Zurich supports rebranded insurtech

Start-up wants to change consumer behaviour

Zurich supports rebranded insurtech

Technology

By Terry Gangcuangco

Start-up Insure a Thing has ushered in the new year with a rebrand and a partnership with Zurich.

Now known as Laka, the insurtech has rolled out a bike insurance product that aims to challenge the conventional insurance model. Co-built and financially backed by Zurich, the disruptive offering uses a pooled payment system.  

Consumers do not make upfront payments; instead, monthly claims are settled as part of a group risk pool plus a fee. Imagine a bike club but in the context of insurance. Laka, for its part, will only earn fees when settling claims.      

“The payment will change each month but will be capped at the price of a traditional insurance policy; therefore, if claims performance is better than expected in one month everyone will share in that improvement,” explained the start-up, which has tested its model as part of the Financial Conduct Authority’s Regulatory Sandbox.
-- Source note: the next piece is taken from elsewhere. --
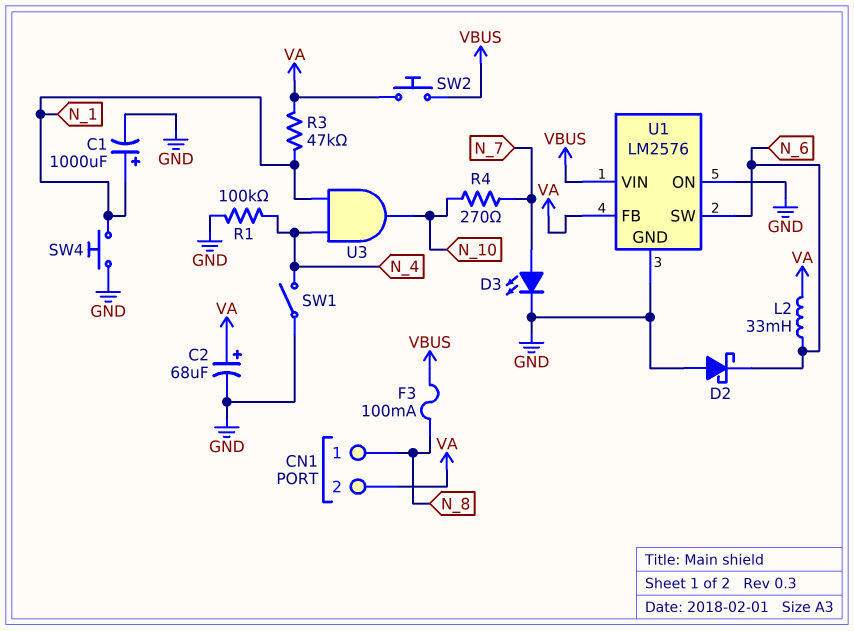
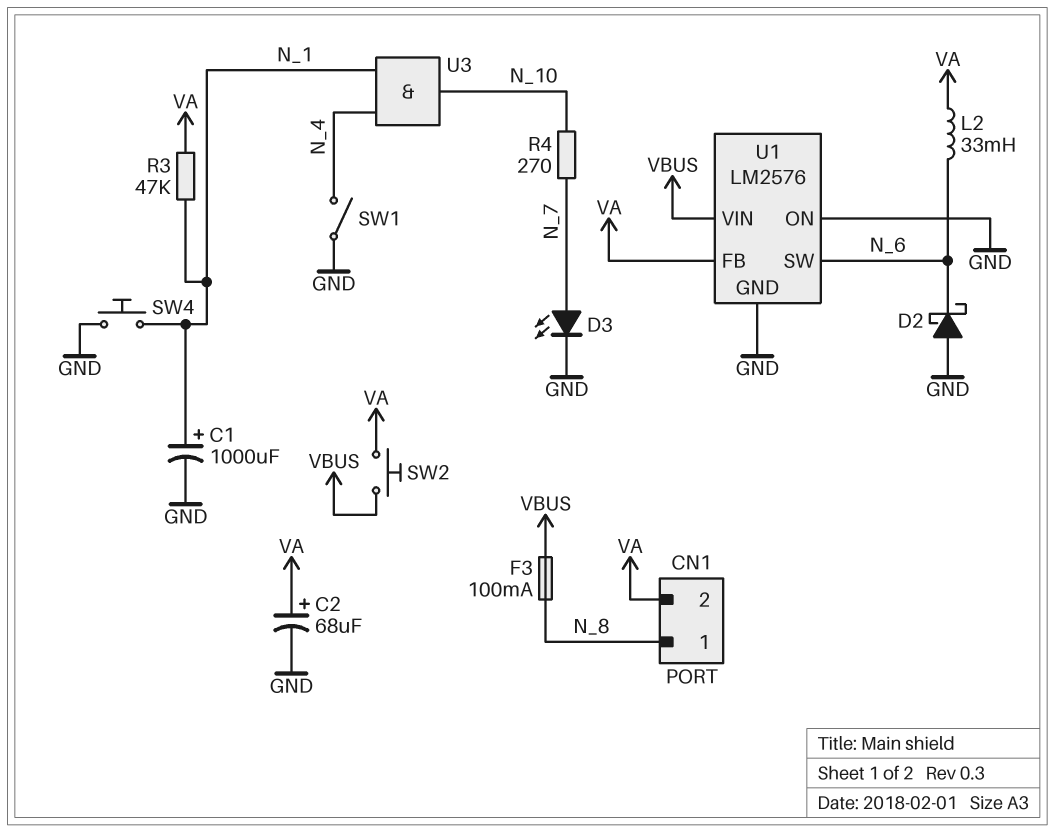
R1: 100k (GND, N_4) -> none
Laka believes its method of pooled payment calculation will encourage consumers to behave a certain way in order to reduce the number of claims.

“While this tried and tested insurance model obviously works, we think there’s an alternative way which can benefit careful consumers – a way which shares with them the pricing and claims decision-making,” said Laka co-founder Jens Hartwig. “We’re starting with high-value bike cover but as our model proves successful we look to explore other products in the pipeline.”

The insurtech added that claims are paid with no excess. 
 
“Innovation is an often over-used word but Laka is one of very few insurtechs doing something genuinely exciting and disruptive,” commented David White, head of retail management at Zurich. “We look forward to working with Laka in the future as they expand their proposition further.”